Error: MPI worldSize is expected to be equal to tp*pp when participantIds are not specified #2058

Open ydm-amazon opened 3 months ago

ydm-amazon commented 3 months ago

System Info

AWS g5.12xlarge (GPU 4 x NVIDIA A10G) CPU x86_64 TensorRT-LLM v0.11.0

Who can help?

@byshiue

Information

Tasks

Reproduction

As noted below, I am using TP 4 and PP 1 (hence, world size of 4). The model that fails is Gemma-7B.

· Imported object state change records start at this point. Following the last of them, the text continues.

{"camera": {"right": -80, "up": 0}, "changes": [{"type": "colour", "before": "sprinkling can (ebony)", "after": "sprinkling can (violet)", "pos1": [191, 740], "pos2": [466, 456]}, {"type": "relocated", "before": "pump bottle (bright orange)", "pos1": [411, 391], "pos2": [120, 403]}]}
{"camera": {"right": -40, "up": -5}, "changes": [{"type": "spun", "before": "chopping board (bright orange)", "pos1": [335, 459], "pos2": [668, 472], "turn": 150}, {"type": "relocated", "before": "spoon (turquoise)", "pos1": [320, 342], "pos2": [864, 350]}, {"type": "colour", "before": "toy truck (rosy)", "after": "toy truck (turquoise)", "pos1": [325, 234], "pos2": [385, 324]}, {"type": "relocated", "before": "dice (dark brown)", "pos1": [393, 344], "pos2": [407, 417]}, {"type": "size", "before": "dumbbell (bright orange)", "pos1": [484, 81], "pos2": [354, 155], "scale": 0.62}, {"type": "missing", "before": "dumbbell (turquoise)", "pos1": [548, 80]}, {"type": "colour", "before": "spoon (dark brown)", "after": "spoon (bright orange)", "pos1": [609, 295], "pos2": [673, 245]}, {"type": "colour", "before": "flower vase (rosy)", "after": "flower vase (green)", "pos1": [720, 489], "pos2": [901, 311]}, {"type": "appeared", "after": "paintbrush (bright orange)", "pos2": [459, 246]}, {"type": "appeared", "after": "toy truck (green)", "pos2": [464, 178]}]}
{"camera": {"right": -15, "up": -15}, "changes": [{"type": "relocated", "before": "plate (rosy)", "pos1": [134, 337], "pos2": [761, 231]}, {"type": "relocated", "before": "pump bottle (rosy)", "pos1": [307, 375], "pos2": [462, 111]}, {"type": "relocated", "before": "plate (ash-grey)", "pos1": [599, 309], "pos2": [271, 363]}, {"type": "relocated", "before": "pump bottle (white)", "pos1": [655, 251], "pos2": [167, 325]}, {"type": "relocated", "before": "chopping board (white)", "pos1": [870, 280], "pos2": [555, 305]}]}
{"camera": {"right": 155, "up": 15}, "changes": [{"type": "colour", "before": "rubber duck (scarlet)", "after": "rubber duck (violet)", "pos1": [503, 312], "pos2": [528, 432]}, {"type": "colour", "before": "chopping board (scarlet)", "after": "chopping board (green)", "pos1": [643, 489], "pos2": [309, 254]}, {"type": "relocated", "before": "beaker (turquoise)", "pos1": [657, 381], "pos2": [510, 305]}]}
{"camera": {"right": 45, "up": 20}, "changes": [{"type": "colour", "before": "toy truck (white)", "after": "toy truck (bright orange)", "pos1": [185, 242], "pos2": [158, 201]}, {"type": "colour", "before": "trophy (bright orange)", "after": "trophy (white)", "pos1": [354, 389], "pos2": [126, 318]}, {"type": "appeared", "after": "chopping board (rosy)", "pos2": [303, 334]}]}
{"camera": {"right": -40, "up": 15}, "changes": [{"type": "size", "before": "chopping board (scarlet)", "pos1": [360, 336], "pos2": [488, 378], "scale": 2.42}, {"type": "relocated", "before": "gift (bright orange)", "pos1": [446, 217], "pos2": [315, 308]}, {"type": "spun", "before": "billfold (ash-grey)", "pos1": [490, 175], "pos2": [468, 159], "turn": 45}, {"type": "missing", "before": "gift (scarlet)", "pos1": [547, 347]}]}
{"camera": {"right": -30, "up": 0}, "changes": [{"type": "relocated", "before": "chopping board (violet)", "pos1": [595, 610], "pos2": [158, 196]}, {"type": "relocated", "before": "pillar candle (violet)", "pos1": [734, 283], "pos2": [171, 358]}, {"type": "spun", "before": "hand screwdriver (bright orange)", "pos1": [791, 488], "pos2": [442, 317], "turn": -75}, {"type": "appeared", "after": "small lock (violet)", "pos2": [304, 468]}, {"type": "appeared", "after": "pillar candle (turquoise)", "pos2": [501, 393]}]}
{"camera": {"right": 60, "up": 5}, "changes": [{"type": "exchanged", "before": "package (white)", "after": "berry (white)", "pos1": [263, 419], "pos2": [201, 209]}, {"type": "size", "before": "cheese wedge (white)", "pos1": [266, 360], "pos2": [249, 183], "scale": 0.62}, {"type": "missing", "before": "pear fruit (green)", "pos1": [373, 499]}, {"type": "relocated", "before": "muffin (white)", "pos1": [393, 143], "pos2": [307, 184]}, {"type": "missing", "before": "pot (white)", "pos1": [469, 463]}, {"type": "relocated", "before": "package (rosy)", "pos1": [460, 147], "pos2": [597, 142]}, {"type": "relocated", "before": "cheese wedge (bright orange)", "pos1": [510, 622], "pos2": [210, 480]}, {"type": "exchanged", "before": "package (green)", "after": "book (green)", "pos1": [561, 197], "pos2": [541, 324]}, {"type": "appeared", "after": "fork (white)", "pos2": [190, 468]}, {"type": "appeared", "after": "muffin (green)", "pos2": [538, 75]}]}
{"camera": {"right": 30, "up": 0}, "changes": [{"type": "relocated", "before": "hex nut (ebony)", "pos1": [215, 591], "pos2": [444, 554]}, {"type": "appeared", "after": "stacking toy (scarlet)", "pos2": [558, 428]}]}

python3 convert_checkpoint.py --dtype float16 --world-size 4 --model-dir /tmp/.djl.ai/download/37ada4b27fdc4767ab3c7677e281a42fbdb95a90 --output-model-dir /tmp/trtllm_gemma_ckpt/ --ckpt-type hf
trtllm-build --tp_size 4 --pp_size 1 --checkpoint_dir /tmp/trtllm_gemma_ckpt/ --log_level info --gemm_plugin float16 --output_dir /tmp/.djl.ai/trtllm/194114b4749e0bcd195044eff1e74c328b917953/37ada4b27fdc4767ab3c7677e281a42fbdb95a90/1 --workers 4 --gpt_attention_plugin float16 --paged_kv_cache enable --context_fmha enable --max_beam_width 1 --remove_input_padding enable --use_custom_all_reduce disable --use_paged_context_fmha enable --use_fp8_context_fmha disable --max_batch_size 16 --max_input_len 1024 --max_seq_len 1024 --use_fused_mlp

Expected behavior

MPI should not error out, since world size is consistent with TP and PP.

actual behavior

The software gives an error of the following:

Assertion failed: With communicationMode kLEADER, MPI worldSize is expected to be equal to tp*pp when participantIds are not specified (/home/jenkins/agent/workspace/LLM/release-0.11/L0_PostMerge/llm/cpp/tensorrt_llm/executor/executorImpl.cpp:435)

additional notes

A similar issue is mentioned in https://github.com/NVIDIA/TensorRT-LLM/issues/2021 but that one is marked as 'not a bug' so I created a new issue. The answer in that issue does not apply to this one.

LanceB57 commented 3 months ago

Maybe you have to add --tp_size 4 to your convert_checkpoint.py command?

What command causes the error to occur? If you're running the model, are you using mpirun -n 4 ... or otherwise specifying the world size should be 4?

ydm-amazon commented 3 months ago

This is the gemma model, where there is no --tp_size option. I am also specifying the right world size for mpirun

lanking520 commented 3 months ago

I am also able to reproduce the issue

Conversion script:

python3 /usr/local/lib/python3.10/dist-packages/tensorrt_llm_toolkit/build_scripts/gemma/convert_checkpoint.py --dtype float16 --world-size 4 --model-dir google/gemma-7b --output-model-dir /tmp/trtllm_gemma_ckpt/ --ckpt-type hf

After model conversions, I can clearly see 4 ranks of safetensors saved

# ls  /tmp/trtllm_gemma_ckpt/
config.json  rank0.safetensors  rank1.safetensors  rank2.safetensors  rank3.safetensors

During the engine build phase

# trtllm-build --tp_size 4 --checkpoint_dir /tmp/trtllm_gemma_ckpt/ --log_level info --gemm_plugin float16 --output_dir /tmp/.djl.ai/trtllm/4647f76cc28bee0fdd3f41d68a8620656f876497/google-gemma-7b/1 --workers 1 --gpt_attention_plugin float16 --paged_kv_cache enable --context_fmha enable --max_beam_width 1 --remove_input_padding enable --use_custom_all_reduce disable --use_paged_context_fmha enable --use_fp8_context_fmha disable --max_batch_size 16 --max_input_len 1024 --max_seq_len 1024 --use_fused_mlp

It only generate 1 rank engine file

/tmp/.djl.ai/trtllm/4647f76cc28bee0fdd3f41d68a8620656f876497/google-gemma-7b/1/
config.json  rank0.engine
symphonylyh commented 3 months ago

@ydm-amazon @lanking520 @LanceB57 Gemma TP has a problem, but we have fixed it internally and will release in next Tuesday's weekly update. The issue was that some functions were reading TP information from Mapping, which was not set correctly.

github-actions[bot] commented 2 months ago

This issue is stale because it has been open 30 days with no activity. Remove stale label or comment or this will be closed in 15 days."

github-actions[bot] commented 1 month ago

This issue is stale because it has been open 30 days with no activity. Remove stale label or comment or this will be closed in 15 days."